Afrique : les forces russes prennent pied dans le golfe de Guinée
La Chine cherche depuis plusieurs années à établir une base navale sur la côte ouest de l’Afrique. Ainsi, la Namibie a été sollicitée dans ce but en 2015. Puis ce fut le tour de la Guinée équatoriale, puis, récemment, du Gabon. Selon le Wall Street Journal, Ali Bongo aurait donné son feu vert à un tel projet en août 2023, au grand désarroi des Etats-Unis. Cependant, le coup d’État survenu peu après a mis cette affaire entre parenthèses.
« Chaque fois que les Chinois commencent à mettre le nez dans un pays côtier africain, nous sommes inquiets », a déclaré un haut responsable américain au quotidien économique. Et pour cause : l’océan Atlantique étant bien « plus étroit » que le Pacifique, une base navale sur la côte ouest-africaine permettrait à la marine chinoise de se rapprocher des États-Unis tout en gardant un oeil sur le golfe de Guinée, région stratégique. étant donné qu’il s’agit d’une voie de transit pour le commerce maritime, l’approvisionnement en pétrole de l’Europe… et divers trafics, à commencer par celui de la drogue.
Ce n’est cependant pas la Chine qui a réussi à se tailler un point d’appui dans cette partie du monde… mais la Russie, qui vient de conclure un accord de coopération militaire avec Sao Tomé et Principe, pays insulaire membre. de la Communauté des pays de langue portugaise (CPLP), depuis son indépendance du Portugal en 1975.
Les capacités militaires de Sao Tomé et Principe sont très modestes, au point d’être les plus faibles du continent… Et, au moins depuis la fin de sa période marxiste (pendante laquelle il fut proche de l’Union Soviétique), ce pays compte avant tout sur ses relations avec Lisbonne pour assurer sa sécurité, notamment celle de sa zone économique exclusive (ZEE).
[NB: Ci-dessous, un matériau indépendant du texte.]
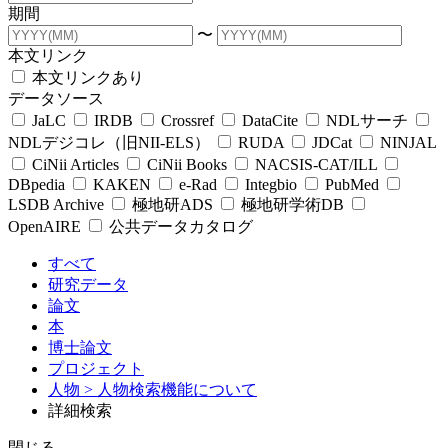
期間
〜
本文リンク
本文リンクあり
データソース
JaLC
IRDB
Crossref
DataCite
NDLサーチ
NDLデジコレ（旧NII-ELS）
RUDA
JDCat
NINJAL
CiNii Articles
CiNii Books
NACSIS-CAT/ILL
DBpedia
KAKEN
e-Rad
Integbio
PubMed
LSDB Archive
極地研ADS
極地研学術DB
OpenAIRE
公共データカタログ
すべて
研究データ
論文
本
博士論文
プロジェクト
人物
> 人物検索機能について
詳細検索
閉じる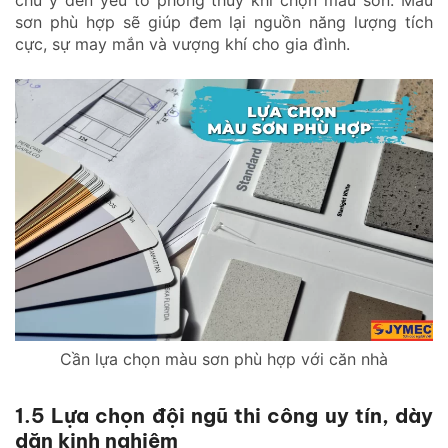
chú ý đến yếu tố phong thủy khi chọn màu sơn. Màu
sơn phù hợp sẽ giúp đem lại nguồn năng lượng tích
cực, sự may mắn và vượng khí cho gia đình.
Cần lựa chọn màu sơn phù hợp với căn nhà
1.5 Lựa chọn đội ngũ thi công uy tín, dày
dặn kinh nghiệm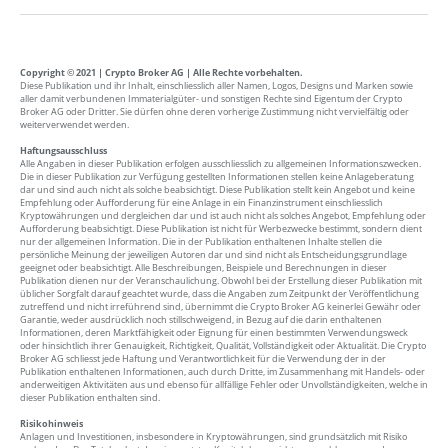
Copyright © 2021 | Crypto Broker AG | Alle Rechte vorbehalten.
Diese Publikation und ihr Inhalt, einschliesslich aller Namen, Logos, Designs und Marken sowie
aller damit verbundenen Immaterialgüter- und sonstigen Rechte sind Eigentum der Crypto
Broker AG oder Dritter. Sie dürfen ohne deren vorherige Zustimmung nicht vervielfältig oder
weiterverwendet werden.
Haftungsausschluss
Alle Angaben in dieser Publikation erfolgen ausschliesslich zu allgemeinen Informationszwecken.
Die in dieser Publikation zur Verfügung gestellten Informationen stellen keine Anlageberatung
dar und sind auch nicht als solche beabsichtigt. Diese Publikation stellt kein Angebot und keine
Empfehlung oder Aufforderung für eine Anlage in ein Finanzinstrument einschliesslich
Kryptowährungen und dergleichen dar und ist auch nicht als solches Angebot, Empfehlung oder
Aufforderung beabsichtigt. Diese Publikation ist nicht für Werbezwecke bestimmt, sondern dient
nur der allgemeinen Information. Die in der Publikation enthaltenen Inhalte stellen die
persönliche Meinung der jeweiligen Autoren dar und sind nicht als Entscheidungsgrundlage
geeignet oder beabsichtigt. Alle Beschreibungen, Beispiele und Berechnungen in dieser
Publikation dienen nur der Veranschaulichung. Obwohl bei der Erstellung dieser Publikation mit
üblicher Sorgfalt darauf geachtet wurde, dass die Angaben zum Zeitpunkt der Veröffentlichung
zutreffend und nicht irreführend sind, übernimmt die Crypto Broker AG keinerlei Gewähr oder
Garantie, weder ausdrücklich noch stillschweigend, in Bezug auf die darin enthaltenen
Informationen, deren Marktfähigkeit oder Eignung für einen bestimmten Verwendungsweck
oder hinsichtlich ihrer Genauigkeit, Richtigkeit, Qualität, Vollständigkeit oder Aktualität. Die Crypto
Broker AG schliesst jede Haftung und Verantwortlichkeit für die Verwendung der in der
Publikation enthaltenen Informationen, auch durch Dritte, im Zusammenhang mit Handels- oder
anderweitigen Aktivitäten aus und ebenso für allfällige Fehler oder Unvollständigkeiten, welche in
dieser Publikation enthalten sind.
Risikohinweis
Anlagen und Investitionen, insbesondere in Kryptowährungen, sind grundsätzlich mit Risiko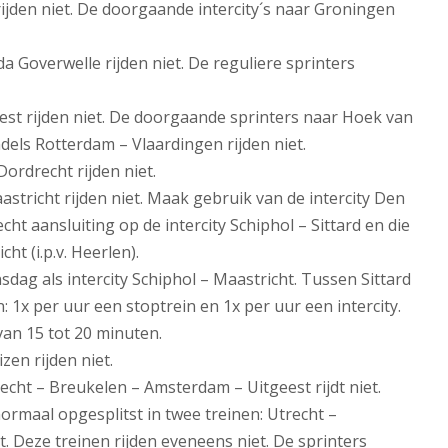
rijden niet. De doorgaande intercity´s naar Groningen
 Goverwelle rijden niet. De reguliere sprinters
st rijden niet. De doorgaande sprinters naar Hoek van
ndels Rotterdam – Vlaardingen rijden niet.
Dordrecht rijden niet.
astricht rijden niet. Maak gebruik van de intercity Den
cht aansluiting op de intercity Schiphol – Sittard en die
ht (i.p.v. Heerlen).
insdag als intercity Schiphol – Maastricht. Tussen Sittard
n: 1x per uur een stoptrein en 1x per uur een intercity.
 van 15 tot 20 minuten.
zen rijden niet.
cht – Breukelen – Amsterdam – Uitgeest rijdt niet.
normaal opgesplitst in twee treinen: Utrecht –
 Deze treinen rijden eveneens niet. De sprinters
Les deux pays sont ainsi liés par un accord de coopération en matière de défense, encore renouvelé en février dernier. De plus, dans ce cadre, le Portugal déploie en permanence dans la région un patrouilleur, avec un équipage composé de marins portugais et santoméens.
Le contenu de cette coopération a-t-il été jugé insuffisant par Sao Tomé et Principe ? Pourtant, le 24 avril, à Saint-Pétersbourg, le gouvernement de Santomé a signé un accord militaire autorisant la Russie à déployer des avions et des navires militaires dans l’archipel.
« L’accord stipule que les deux parties sont convenues de coopérer dans les domaines suivants : formation conjointe des troupes, recrutement des forces armées, utilisation d’armes et d’équipements militaires, logistique, échange d’expériences et d’informations dans le cadre de la lutte contre l’extrémisme et la politique internationale. terrorisme, éducation et formation du personnel», résume la presse officielle russe.
Si les Etats-Unis n’ont pas encore réagi, le Portugal a exprimé sa « grande inquiétude » après avoir appris l’existence de cet accord.
«Dès que cet accord a été connu, nous avons entamé des consultations avec les autorités de Sao Tomé», a déclaré Paulo Rangel, le ministre portugais des Affaires étrangères. « Le Portugal, puis d’autres pays européens, ont exprimé leur surprise, leur appréhension et leur perplexité face à cet accord », a-t-il ajouté. « Alors que nous nous trouvons dans une situation internationale où la Russie est responsable d’une guerre d’agression qui, de plus, implique le continent européen, nous avons évidemment exprimé notre grande inquiétude », a-t-il conclu.
Pendant ce temps, la Russie continue de pousser ses pions en Afrique, après avoir pris pied en Libye, en Centrafrique et au Sahel. A noter qu’elle est également proche du Mozambique et de la Guinée Bissau, deux autres anciennes colonies portugaises.